🤖 AI Summary
This study addresses the challenge of enhancing statistical power while rigorously controlling the false discovery rate (FDR) in multiple hypothesis testing by leveraging auxiliary variables. The authors propose a novel two-stage testing framework that integrates auxiliary information into the FDR control procedure: first, hypotheses are conditionally filtered based on auxiliary data, and then a copula-based model is employed to capture the joint dependence structure between primary and auxiliary variables, enabling dynamic adjustment of testing thresholds. The method is theoretically guaranteed to control the FDR and demonstrates substantially improved power in numerical experiments. When applied to Set4Δ mutant data, it identifies more potentially relevant genes than conventional approaches that rely solely on primary test statistics, highlighting its practical advantages in genomic discovery.
📝 Abstract
In this paper, we present novel methodologies that incorporate auxiliary variables for multiple hypotheses testing related to the main point of interest while effectively controlling the false discovery rate.

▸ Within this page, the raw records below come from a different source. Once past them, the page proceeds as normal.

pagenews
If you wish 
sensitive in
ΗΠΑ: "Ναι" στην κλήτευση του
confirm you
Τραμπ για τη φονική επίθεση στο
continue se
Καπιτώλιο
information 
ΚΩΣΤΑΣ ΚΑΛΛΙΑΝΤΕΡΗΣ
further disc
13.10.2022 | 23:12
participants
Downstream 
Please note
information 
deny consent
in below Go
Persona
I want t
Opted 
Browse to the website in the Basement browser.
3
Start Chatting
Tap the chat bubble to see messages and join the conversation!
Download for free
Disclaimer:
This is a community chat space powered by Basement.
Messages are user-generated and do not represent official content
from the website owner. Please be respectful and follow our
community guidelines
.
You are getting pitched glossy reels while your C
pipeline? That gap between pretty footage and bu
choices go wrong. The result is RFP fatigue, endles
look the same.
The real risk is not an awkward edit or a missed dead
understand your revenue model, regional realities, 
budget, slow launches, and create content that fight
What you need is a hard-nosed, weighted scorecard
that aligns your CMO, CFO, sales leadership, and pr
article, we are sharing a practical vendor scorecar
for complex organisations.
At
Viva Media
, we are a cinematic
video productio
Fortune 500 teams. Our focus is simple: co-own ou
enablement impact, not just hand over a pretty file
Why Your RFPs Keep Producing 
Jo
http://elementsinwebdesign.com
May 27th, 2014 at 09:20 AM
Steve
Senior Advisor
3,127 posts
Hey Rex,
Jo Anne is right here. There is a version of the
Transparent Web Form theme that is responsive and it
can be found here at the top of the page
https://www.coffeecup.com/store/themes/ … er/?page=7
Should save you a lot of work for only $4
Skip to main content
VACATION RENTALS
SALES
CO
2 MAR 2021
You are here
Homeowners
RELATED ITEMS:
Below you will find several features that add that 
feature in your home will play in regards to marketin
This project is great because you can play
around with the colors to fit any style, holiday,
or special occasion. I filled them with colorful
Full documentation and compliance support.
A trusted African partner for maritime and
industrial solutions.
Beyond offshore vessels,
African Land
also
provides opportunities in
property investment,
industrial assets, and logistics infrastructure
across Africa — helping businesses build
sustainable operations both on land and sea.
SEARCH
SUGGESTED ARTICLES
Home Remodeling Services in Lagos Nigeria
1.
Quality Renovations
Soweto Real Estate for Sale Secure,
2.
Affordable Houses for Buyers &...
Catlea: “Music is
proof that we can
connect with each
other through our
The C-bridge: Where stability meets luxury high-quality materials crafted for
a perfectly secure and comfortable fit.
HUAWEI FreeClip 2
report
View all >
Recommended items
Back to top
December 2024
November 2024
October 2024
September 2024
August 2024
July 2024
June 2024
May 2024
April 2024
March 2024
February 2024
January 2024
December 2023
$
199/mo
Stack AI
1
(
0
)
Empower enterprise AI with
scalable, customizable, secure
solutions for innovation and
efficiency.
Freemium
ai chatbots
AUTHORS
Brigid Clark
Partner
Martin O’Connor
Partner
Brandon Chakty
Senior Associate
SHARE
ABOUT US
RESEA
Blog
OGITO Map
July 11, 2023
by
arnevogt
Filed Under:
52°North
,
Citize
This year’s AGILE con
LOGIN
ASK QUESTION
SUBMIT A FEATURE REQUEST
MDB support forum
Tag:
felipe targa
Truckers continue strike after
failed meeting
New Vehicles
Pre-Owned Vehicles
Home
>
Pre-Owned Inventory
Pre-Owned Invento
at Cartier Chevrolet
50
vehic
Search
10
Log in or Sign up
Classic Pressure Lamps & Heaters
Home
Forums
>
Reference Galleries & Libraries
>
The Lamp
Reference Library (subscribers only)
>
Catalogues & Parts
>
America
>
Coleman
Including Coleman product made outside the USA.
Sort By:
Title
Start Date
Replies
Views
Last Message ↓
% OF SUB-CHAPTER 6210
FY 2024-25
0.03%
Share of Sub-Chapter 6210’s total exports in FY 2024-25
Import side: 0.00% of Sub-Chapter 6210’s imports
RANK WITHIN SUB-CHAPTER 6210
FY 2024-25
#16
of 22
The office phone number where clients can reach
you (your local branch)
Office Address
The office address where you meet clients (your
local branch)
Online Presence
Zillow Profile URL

When dealing with multiple tests concerning the primary variable of interest, researchers can use auxiliary variables to set preconditions for the significance of primary variables, thereby enhancing test efficacy. Depending on the auxiliary variable's role, we propose two approaches: one terminates testing of the primary variable if it does not meet predefined conditions, and the other adjusts the evaluation criteria based on the auxiliary variable. Employing the copula method, we elucidate the dependence between the auxiliary and primary variables by deriving their joint distribution from individual marginal distributions.Our numerical studies, compared with existing methods, demonstrate that the proposed methodologies effectively control the FDR and yield greater statistical power than previous approaches solely based on the primary variable. As an illustrative example, we apply our methods to the Set4$\Delta$ mutant dataset. Our findings highlight the distinctions between our methodologies and traditional approaches, emphasising the potential advantages of our methods in introducing the auxiliary variable for selecting more genes.